Background
Aim of this study was to evaluate the predictors of hs‐cTnT in a non‐ACS patient cohort admitted to the emergency department.
Hypothesis
Atrial fibrillation and hypertension may not always be sufficient for elevation for hs‐cTnT.
Methods
We performed a retrospective, single center study encompassing in total 1003 patients. Individuals were retrospectively divided in ACS‐ and non‐ACS patients by two independent investigators reviewing the medical records. In order to identify predictors of hs‐cTnT elevation hazard ratios were calculated for age, gender, vital signs, cardiovascular risk factors, LVEF, serum levels of CRP, hemoglobin, and creatinine.
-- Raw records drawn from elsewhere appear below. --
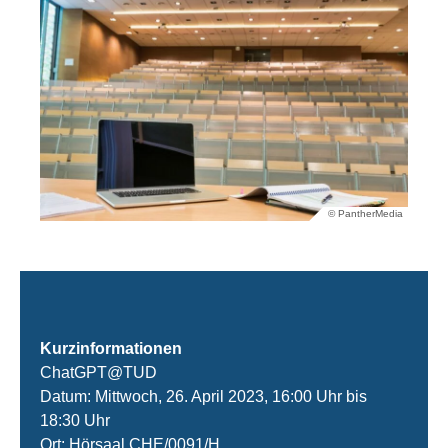
© PantherMedia
Kurzinformationen
ChatGPT@TUD
Datum: Mittwoch, 26. April 2023, 16:00 Uhr bis
18:30 Uhr
Ort:
Hörsaal CHE/0091/H
,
Elevation of hs‐cTnT was defined by exceeding 14 ng/L (upper reference limit [URL]).
Results
About 987 patients were included while 25 patients were excluded because of missing data. 307 patients (31.4%) met the current guideline requirements of diagnosing an ACS, whereas 671 patients (68.6%) were hospitalized with excluded ACS. In the multivariate analysis age, anemia, CRP, creatinine, and reduced systolic left ventricular ejection fraction were independent predictors of elevated troponin T levels in the non‐ACS group. However, hypertensive systolic blood pressure, atrial fibrillation and tachycardia were not predictive for Troponin T elevation in non‐ACS patients in this multivariate analysis.
Conclusions
In an unselected, non‐ACS patient cohort age, chronic renal failure, inflammatory state, and reduced left ventricular systolic function were associated with hs‐cTnT levels above the upper reference limit. Rather, often supposed predictors as atrial fibrillation, hypertension, and tachycardia cannot sufficiently explain increased hs‐cTnT in our study. Hence, further studies are needed to assess whether isolated hypertension, tachycardia, or atrial fibrillation sufficiently explain elevated hs‐cTnT.